In the event of a bargain purchase, the purchaser is required under GAAP to perceive a gain for financial accounting purposes. The effect of this gain is an immediate increase in net income.
Negative goodwill is particularly important to follow in light of the fact that it provides investors with a more comprehensive snapshot of a company's value. An acquisition that includes negative goodwill increases reported assets, income, and shareholder equity, possibly mutilating performance metrics like return on assets (ROA) and return on equity (ROE), which would seem lower therefore.

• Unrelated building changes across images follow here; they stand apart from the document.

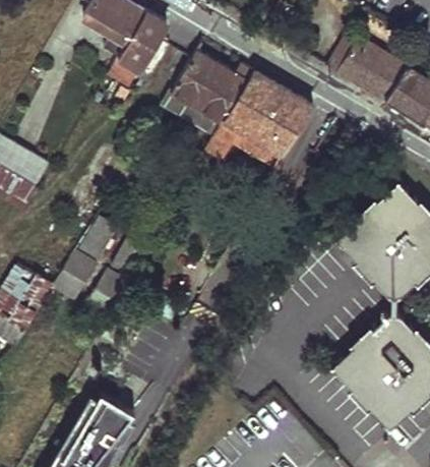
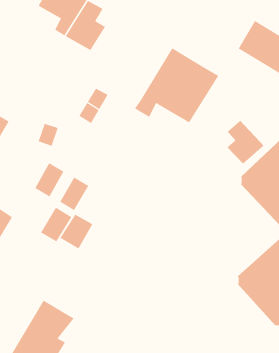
building: [161,50,254,137] -> none
building: none -> [227,120,265,165]
building: [53,255,96,300] -> [59,214,93,249]

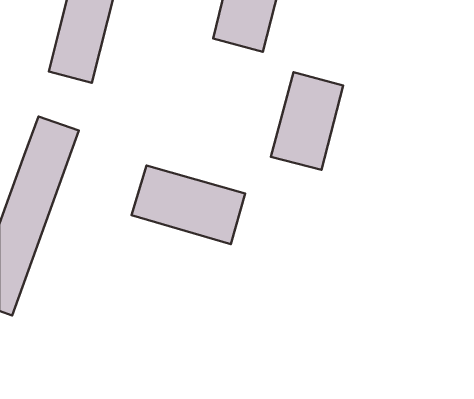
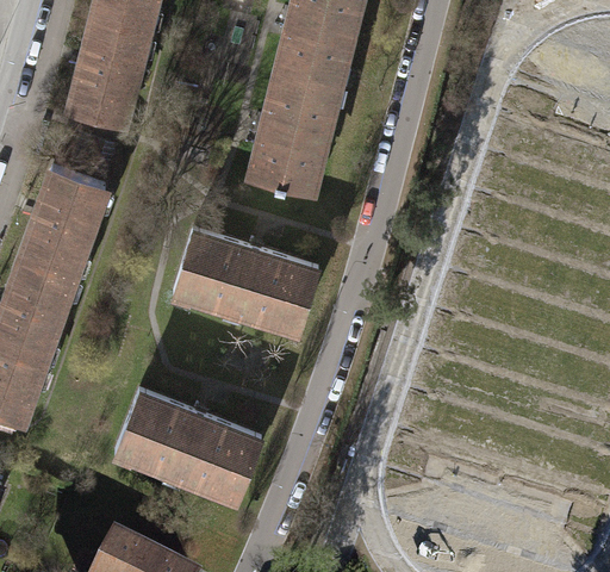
building: [271,72,343,170] -> [249,70,341,194]
building: none -> [114,392,263,502]

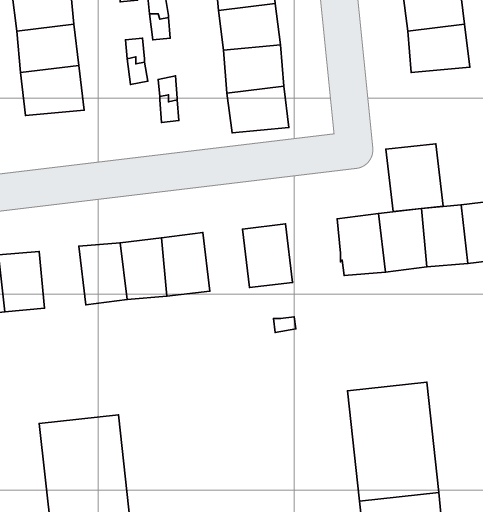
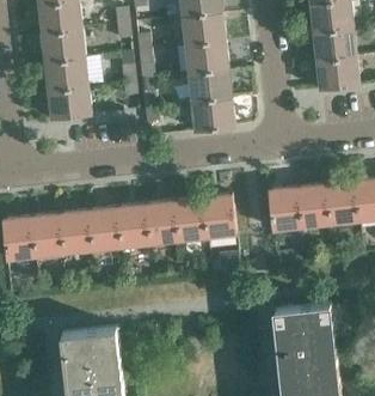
building: [386,144,443,212] -> none
building: none -> [173,199,205,242]
building: none -> [60,211,92,254]

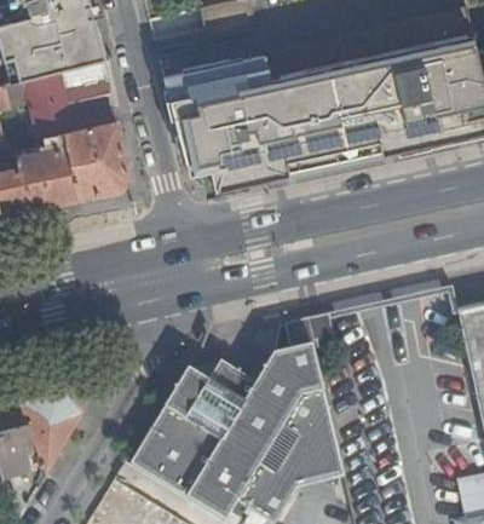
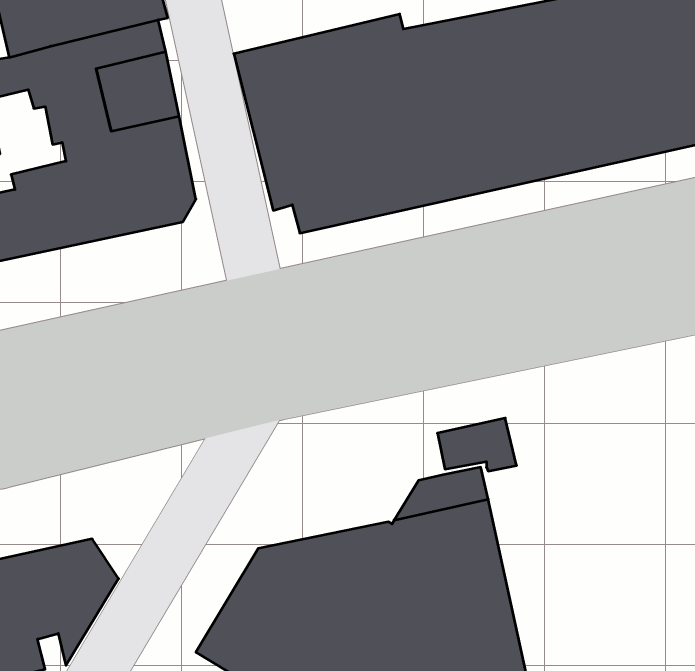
building: [169,363,253,398] -> none

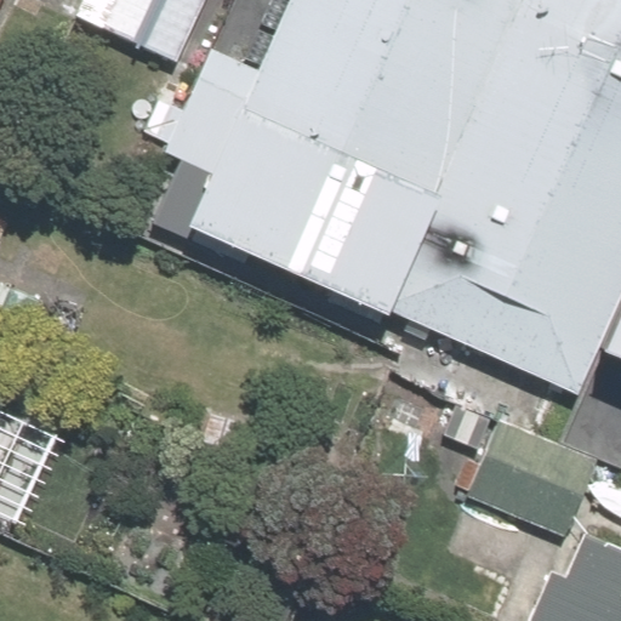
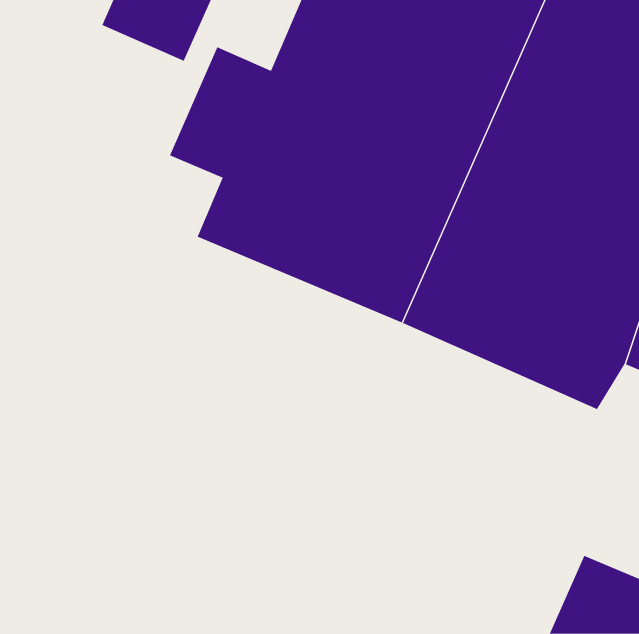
building: [450,406,589,539] -> none

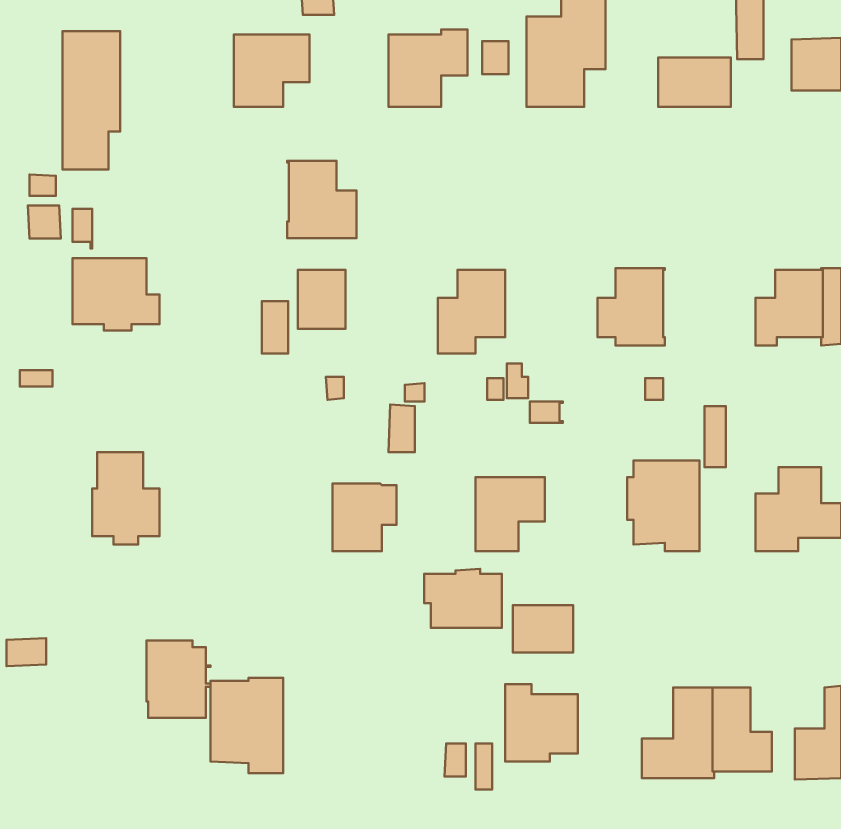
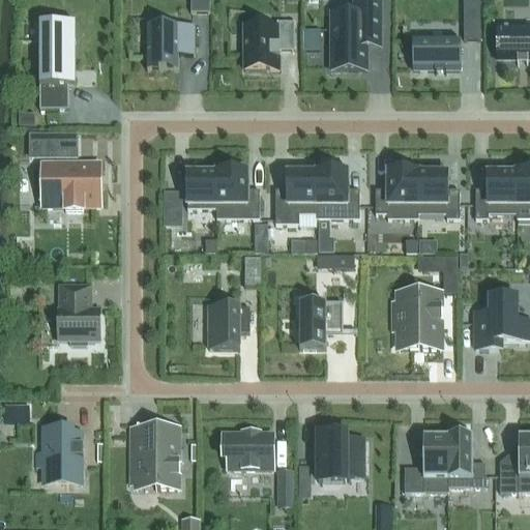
building: [287,161,356,238] -> [216,169,260,217]
building: none -> [317,169,359,217]
building: none -> [417,170,460,217]
building: [424,569,502,628] -> [224,430,272,467]
building: [513,605,573,652] -> none
building: [146,641,211,718] -> [43,425,84,474]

Instances of Negative Goodwill
As a fictitious illustration of negative goodwill, we should assume Company ABC purchases the assets of Company XYZ for $40 million, however those assets are really worth $70 million. This deal just happens in light of the fact that XYZ is needing cash, and ABC is the main entity ready to pay that amount. In this case, ABC must record the $30 million difference between the purchase price and the fair market as negative goodwill on its income statement.
Think about this genuine illustration of negative goodwill: In 2009, British retail and commercial bank Lloyds Banking Group (formerly Lloyds TSB) acquired banking and insurance company HBOS plc, for a purchase price that was substantially lower than the value of HBOS plc's net assets. Thus, this transaction delivered negative goodwill of around GBP 11 billion, which Lloyds Banking Group added to its net income that year.
Features
- Negative goodwill is something contrary to goodwill, where one company pays a premium for another company's assets.
- Goodwill/negative goodwill reporting falls under generally accepted accounting standards (GAAP).
- Negative goodwill almost consistently leans toward the buyer.
- Buying parties must declare negative goodwill on their income statements.
- Negative goodwill (NGW) alludes to a bargain purchase amount of money paid when a company gets another company or its assets.
- Negative goodwill shows that the selling party is in a distressed state and must empty its assets for a negligible portion of their worth.